As part of a research project funded by the US Food and Drug Administration, researchers at the University of Maryland's Institute for Genome Sciences have been awarded a $1.4 million research program contract to sequence, assemble, and annotate a population of bacterial pathogens and make that data available in public databases.
The overall goal of the study is to create a comprehensive, curated database of microbial genome sequences and associated metadata that will be used as reference to evaluate and assess high-throughput sequencing-based diagnostic devices.
For their part in the project, researchers in IGS — which is part of Maryland's School of Medicine — will use instruments developed by Illumina and Pacific Biosciences to sequence the genomes of a number of yet-to-be disclosed pathogens. By using two complementary sequencing platforms, the researchers expect to be able to cross-validate consensus sequences to generate the highest possible genome sequence accuracy.

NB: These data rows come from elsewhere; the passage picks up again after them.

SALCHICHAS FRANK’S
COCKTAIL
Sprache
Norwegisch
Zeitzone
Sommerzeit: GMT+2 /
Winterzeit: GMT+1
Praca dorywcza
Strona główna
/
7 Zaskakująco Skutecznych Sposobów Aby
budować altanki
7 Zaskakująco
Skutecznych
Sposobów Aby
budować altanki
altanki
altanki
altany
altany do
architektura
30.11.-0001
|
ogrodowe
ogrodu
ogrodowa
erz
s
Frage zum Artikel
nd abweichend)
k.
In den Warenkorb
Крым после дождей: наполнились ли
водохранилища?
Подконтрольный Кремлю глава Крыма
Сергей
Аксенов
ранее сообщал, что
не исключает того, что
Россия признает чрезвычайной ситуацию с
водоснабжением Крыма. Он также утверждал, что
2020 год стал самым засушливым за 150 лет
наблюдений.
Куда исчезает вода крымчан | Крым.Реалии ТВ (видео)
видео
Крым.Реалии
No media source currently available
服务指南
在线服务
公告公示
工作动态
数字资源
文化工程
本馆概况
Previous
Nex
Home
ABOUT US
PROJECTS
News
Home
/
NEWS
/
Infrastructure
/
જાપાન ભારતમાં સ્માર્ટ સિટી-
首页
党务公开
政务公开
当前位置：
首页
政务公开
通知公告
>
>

After sequencing, they'll apply multiple software packages to handle genome assembly, data quality assurance and control, and data annotation and curation. Luke Tallon, the scientific director and founding leader of the UMD's Genomics Resource Center, told BioInform that his team's pipelines will include tools such as the Hierarchical Genome Assembly Process, a de novo assembly algorithm developed by PacBio, different "flavors" of the Celera assembler, and Masurca, whole genome assembly software developed by UMD researchers. He also said that the researchers are developing additional assembly tools and error detection methods, and are developing new applications for the QA/QC steps.
"The goal is to make sure that we are getting the best possible assembly with each dataset and each assembler has some strengths and weaknesses and so we are always trying to use them to complement one another and find the best possible assembly for each genome," he said.
In addition to genomic sequence data, other participants in the project will collect additional metadata such as phenotype information. UMD researchers will help manage that data and make it available in public resources, Tallon said. The data will be made available through various repositories managed by the National Center for Biotechnology Information. Tallon also said that his team will work with the FDA to build a separate database that will host all of the data generated by the project.
"This database will be an important reference for the scientific and medical diagnostic communities," according to IGS Director Claire Fraser. "We have worked with federal agencies and global scientific partners to sequence and analyze an extensive population of bacterial pathogens since our Institute launched in 2007 and are pleased to develop this reference database with the FDA," she said in a statement.